# ITS THAT TIME OF YEAR



## Sowsage (Nov 8, 2019)

Its definitely that time of year around here for cold smoking. I stopped by an Aldi on the way home and picked up a few blocks to do tomorrow. 
	

		
			
		

		
	








About 12lb. Ill share more pics in process tomorrow.


----------



## xray (Nov 8, 2019)

Nice haul Sowsage, I probably did close to 30lbs so far.  You should be good if you don't have to share those 12lbs.


----------



## Sowsage (Nov 8, 2019)

xray said:


> Nice haul Sowsage, I probably did close to 30lbs so far.  You should be good if you don't have to share those 12lbs.


Lol. Yea im going to do more. This stuff here will be given away as gifts around Christmas time. I learned that thae hard way when i first started doing cheese lol!


----------



## jcam222 (Nov 8, 2019)

I really need to get in gear and try my own cheese smoking.


----------



## Sowsage (Nov 8, 2019)

jcam222 said:


> I really need to get in gear and try my own cheese smoking.


Have you cold soked much?


----------



## jcam222 (Nov 8, 2019)

Sowsage said:


> Have you cold soked much?


Never. Gotta give it a go. I do have an AMPS and a MES40 I never use that I could try it out in.


----------



## Sowsage (Nov 8, 2019)

jcam222 said:


> Never. Gotta give it a go. I do have an AMPS and a MES40 I never use that I could try it out in.

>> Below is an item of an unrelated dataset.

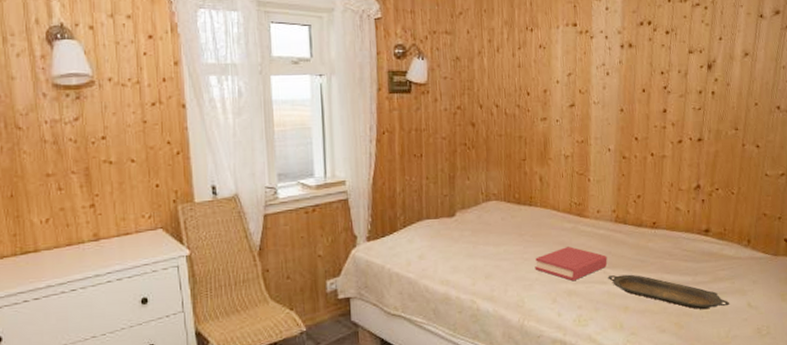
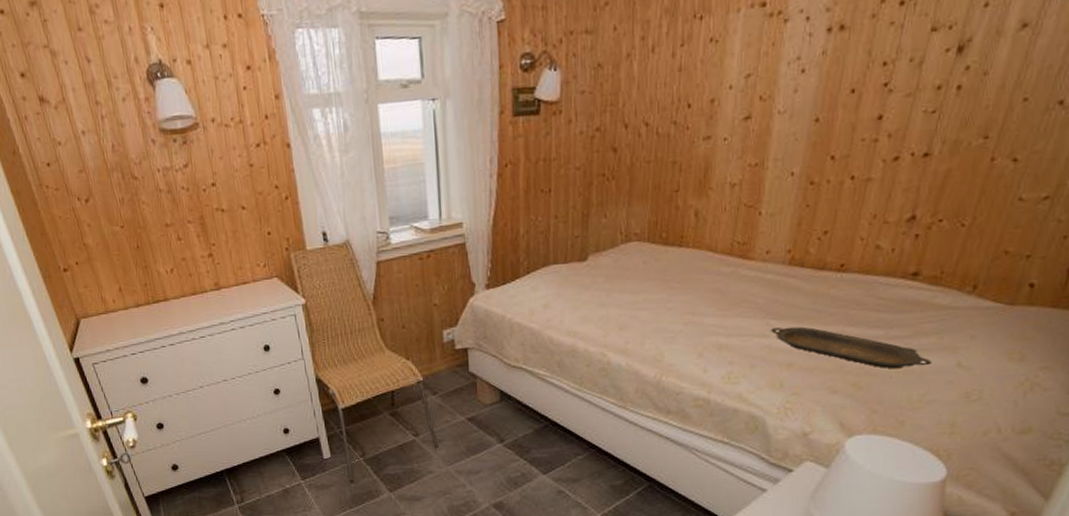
hardback book: present [535,246,608,282] -> none [679,294,773,334]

Yea give it a go! I love this time of year for cold smoking. All kinds of things you can do! We love to do hard boiled eggs and the make deviled eggs with them. The list of cold smoke items is long. !


----------



## SmokinAl (Nov 9, 2019)

That ought to keep you in cheese for a while.
Today is the first cool 77 degrees day we have had this year.
I'm getting close to cheese & lox making season!!
Al


----------



## Sowsage (Nov 9, 2019)

SmokinAl said:


> That ought to keep you in cheese for a while.
> Today is the first cool 77 degrees day we have had this year.
> I'm getting close to cheese & lox making season!!
> Al


Lox is one thing that is on my list of things to do. I've never done it and I've always wanted to give it a try.


----------



## smokerjim (Nov 9, 2019)

looks like your going to have some good eats there, nice selection!  can't wait to it finished


----------



## Hawging It (Nov 9, 2019)

Lots of good stuff there!!!


----------



## Sowsage (Nov 10, 2019)

smokerjim said:


> looks like your going to have some good eats there, nice selection!  can't wait to it finished


Good eats for sure! Today is the day to smoke. Was planing on yesterday but the wife had to work and the kids kept me busy. On the bright side of that ,i did take them to the grocery and scored a bunch of baby backs and tenderloins buy one get on free! Lol!


----------



## Sowsage (Nov 10, 2019)

Hawging It said:


> Lots of good stuff there!!!


Yes, we do a bunch every year and give out around christmas. Ill be doing another round after this one so we actually have some left this year! lol!


----------



## Sowsage (Nov 11, 2019)

Well i finally got them in e smoker yesterday about 3.5hr smoke. 
	

		
			
		

		
	















Put in the fridge last night. Ill vac pack everything after work tonight. Then we wait...and wait...the hardest part!


----------



## TacticalKarma (Dec 9, 2019)

Mmm, tastyyy...


----------



## zwiller (Dec 9, 2019)

Nice color!  I need to get a batch going.  Christmas is around the corner...


----------